Mary Annings 215th birth anniversary celebrates Google

Mary Annings 215th birth anniversary celebrates Google 



Internet giant Google on Wednesday honoured British fossil collector Mary Anning on her 215th birth anniversary.

Visitors on the homepage were treated with a doodle that features Anning searching for fossils, with the remains of animals making up the word Google finally.Anning is best known for her work collecting fossils from the Jurassic period near her home in Lyme Regis Dorset.

Born on May 21st 1799, Anning contributed to fundamental changes that occurred during her lifetime in scientific thinking about prehistoric life and the history of the Earth. Her first discovery was a skull, when she was just twelve, along with her brother Joseph.

According to Wikipedia, the palaeontologist became known around the world for important finds she made in the Jurassic marine fossil beds at Lyme Regis in Dorset, where she lived. Despite her popularity in Britain, Europe and America, Mary Anning couldn't make it to the Geological Society of London on account of her gender.

Mary Anning died of breast cancer at the age of 47 in 1847. She was named one of the ten most influential women in the history of science. She has also had three species named in her honour.

Mary Anning was a British fossil collector, dealer, and palaeontologist who became known around the world for important findings she made in the Jurassic marine fossil beds at Lyme Regis in Dorset, a county in Southwest England on the coast of the English Channel, where she lived. Her work contributed to fundamental changes that occurred during her lifetime in scientific thinking about prehistoric life and the history of the Earth.

Mary Anning searched for fossils in the area's Blue Lias cliffs, particularly during the winter months when landslides exposed new fossils that had to be collected quickly before they were lost to the sea. It was dangerous work, and she nearly lost her life in 1833 during a landslide that killed her dog, Tray. Her discoveries included the first ichthyosaur skeleton correctly identified, which she and her brother Joseph found when she was just twelve years old; the first two plesiosaur skeletons found; the first pterosaur skeleton located outside Germany; and important fish fossils. Her observations played a key role in the discovery that coprolites, known as bezoar stones at the time, were fossilised faeces. She also discovered that belemnite fossils contained fossilised ink sacs like those of modern cephalopods. When geologist Henry De la Beche painted Duria Antiquior, the first widely circulated pictorial representation of a scene from prehistoric life derived from fossil reconstructions, he based it largely on fossils Anning had found, and sold prints of it for her benefit.

Anning's gender and social class prevented her from fully participating in the scientific community of 19th-century Britain, dominated as it was by wealthy Anglican gentlemen. She struggled financially for much of her life. Her family was poor, and as religious dissenters, were subject to legal discrimination. Her father, a cabinetmaker, died when she was eleven.
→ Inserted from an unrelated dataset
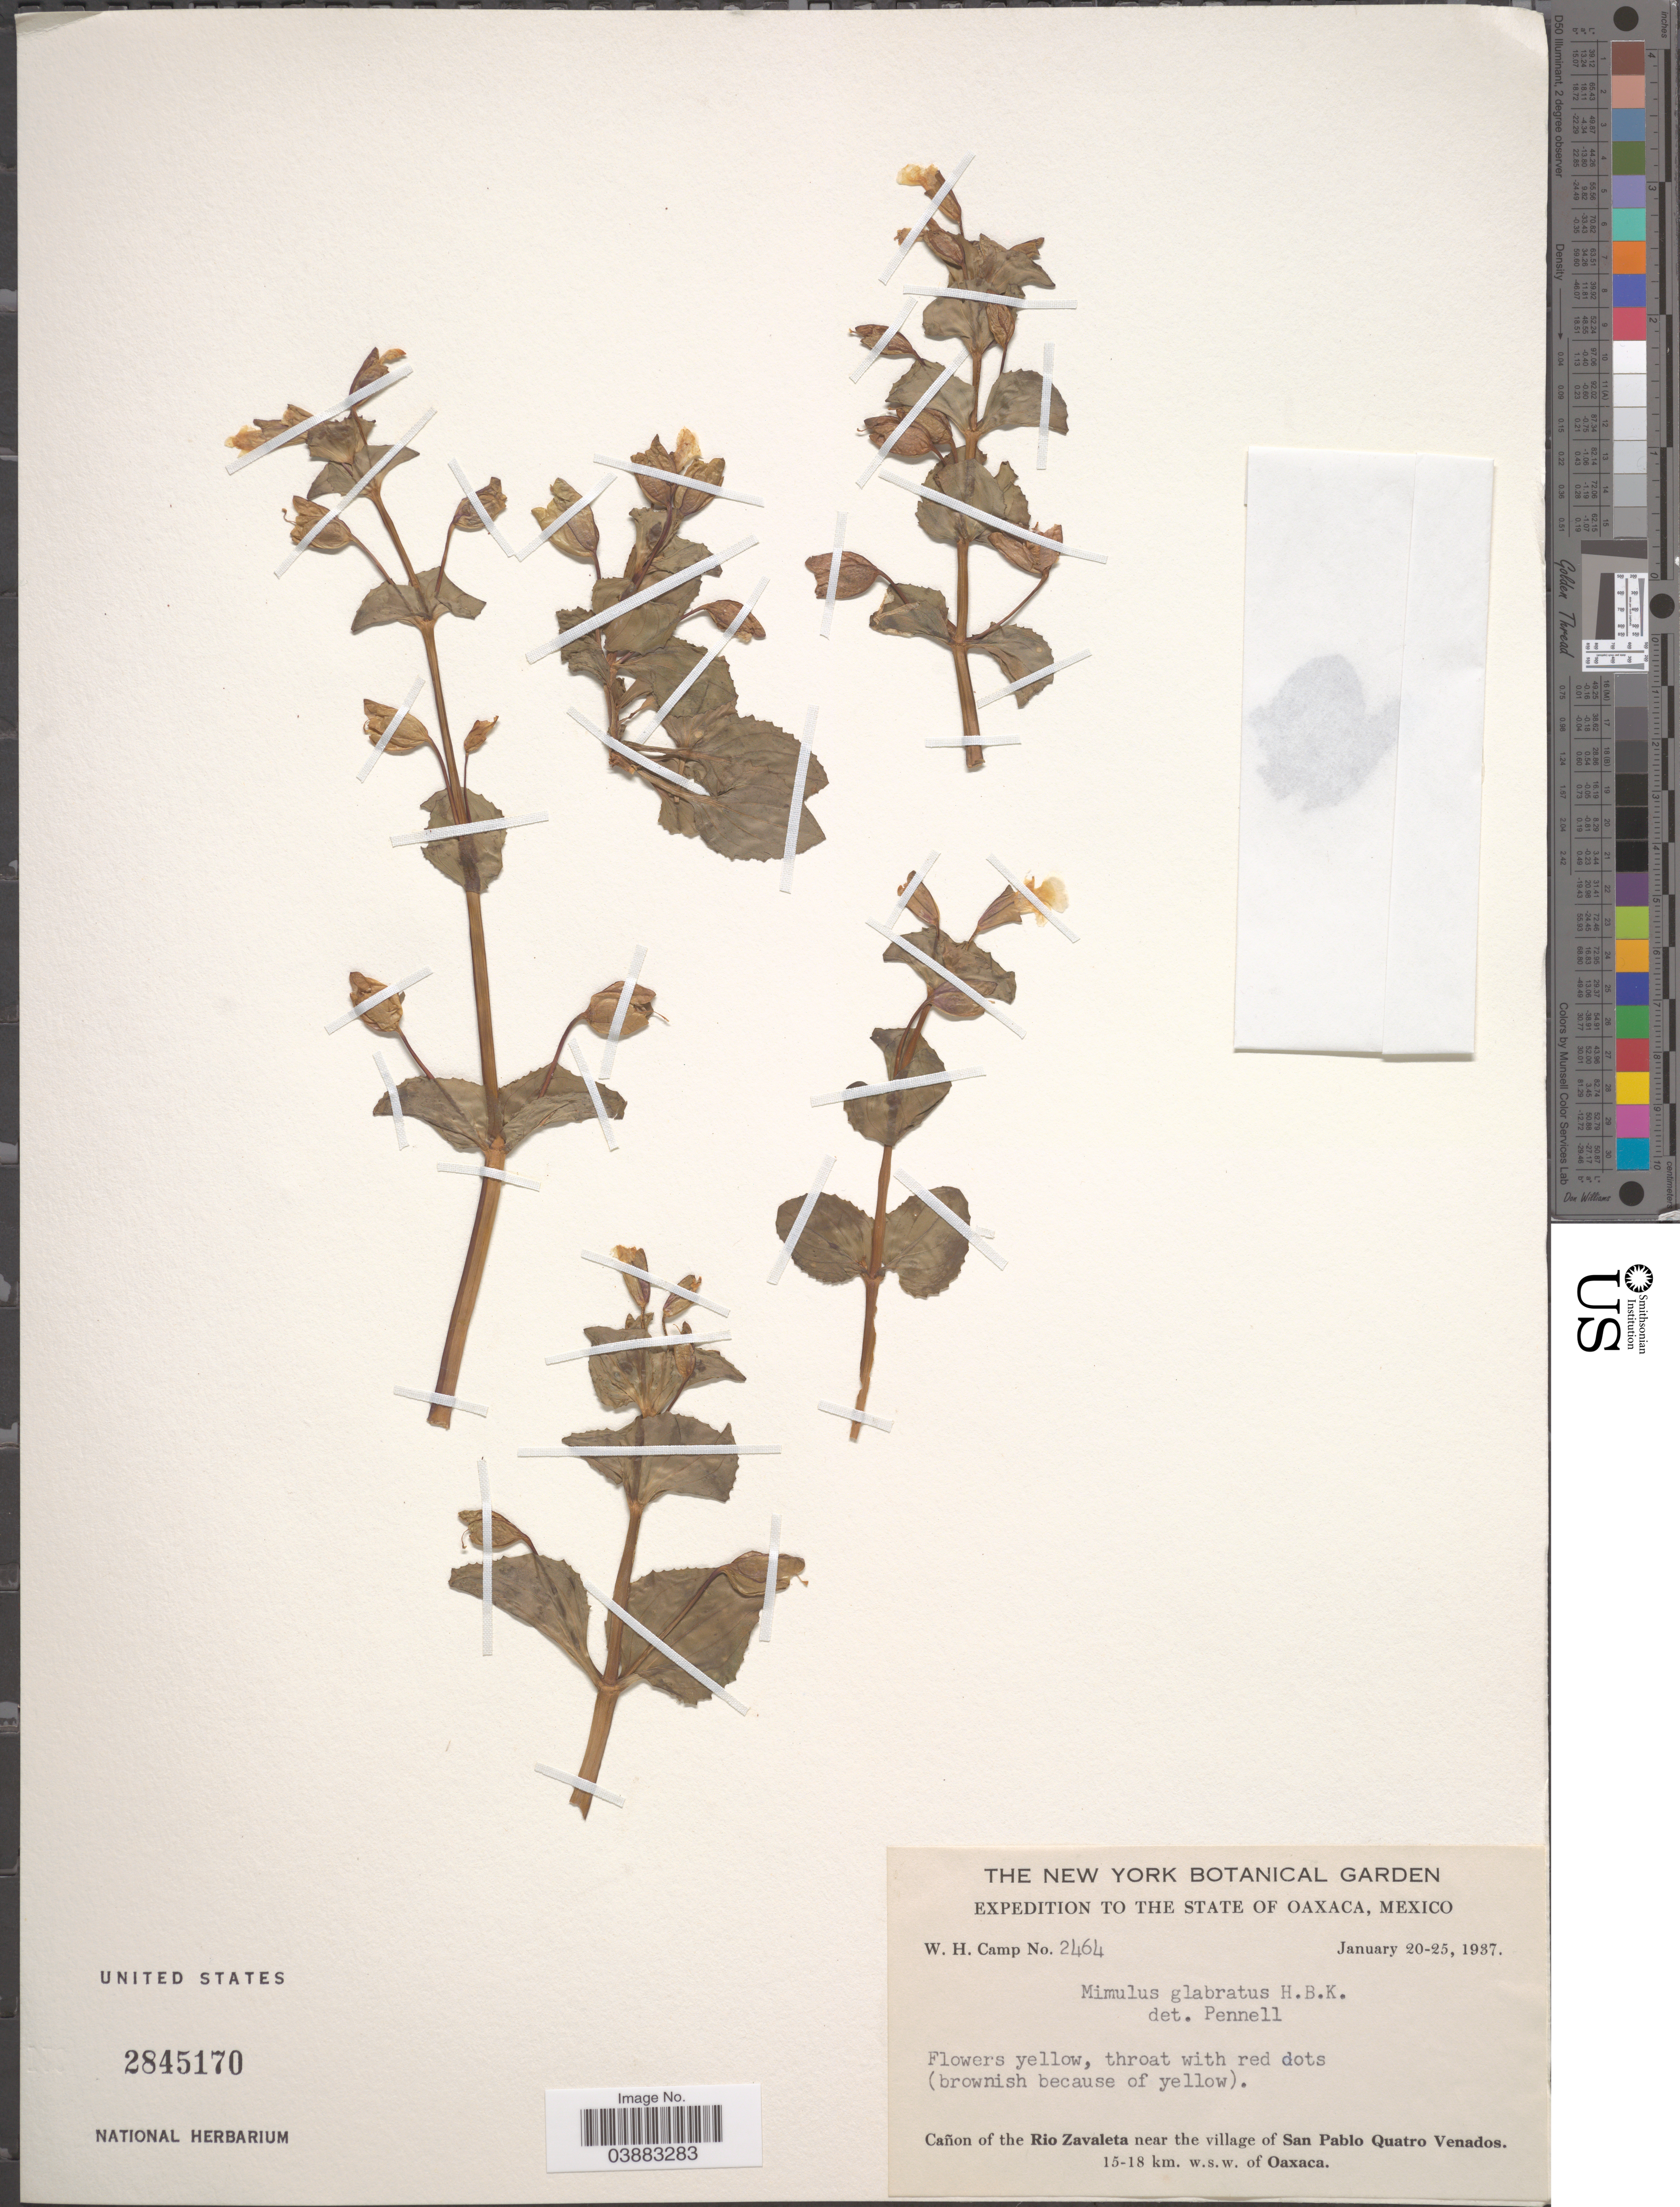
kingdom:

She became well known in geological circles in Britain, Europe, and America, and was consulted on issues of anatomy as well as about collecting fossils. Nonetheless, as a woman, she was not eligible to join the Geological Society of London and she did not always receive full credit for her scientific contributions. Indeed, she wrote in a letter: "The world has used me so unkindly, I fear it has made me suspicious of everyone." The only scientific writing of hers published in her lifetime appeared in the Magazine of Natural History in 1839, an extract from a letter that Anning had written to the magazine's editor questioning one of its claims. After her death in 1847, her unusual life story attracted increasing interest. Charles Dickens wrote of her in 1865 that "[t]he carpenter's daughter has won a name for herself, and has deserved to win it." In 2010, one hundred and sixty-three years after her death, the Royal Society included Anning in a list of the ten British women who have most influenced the history of science.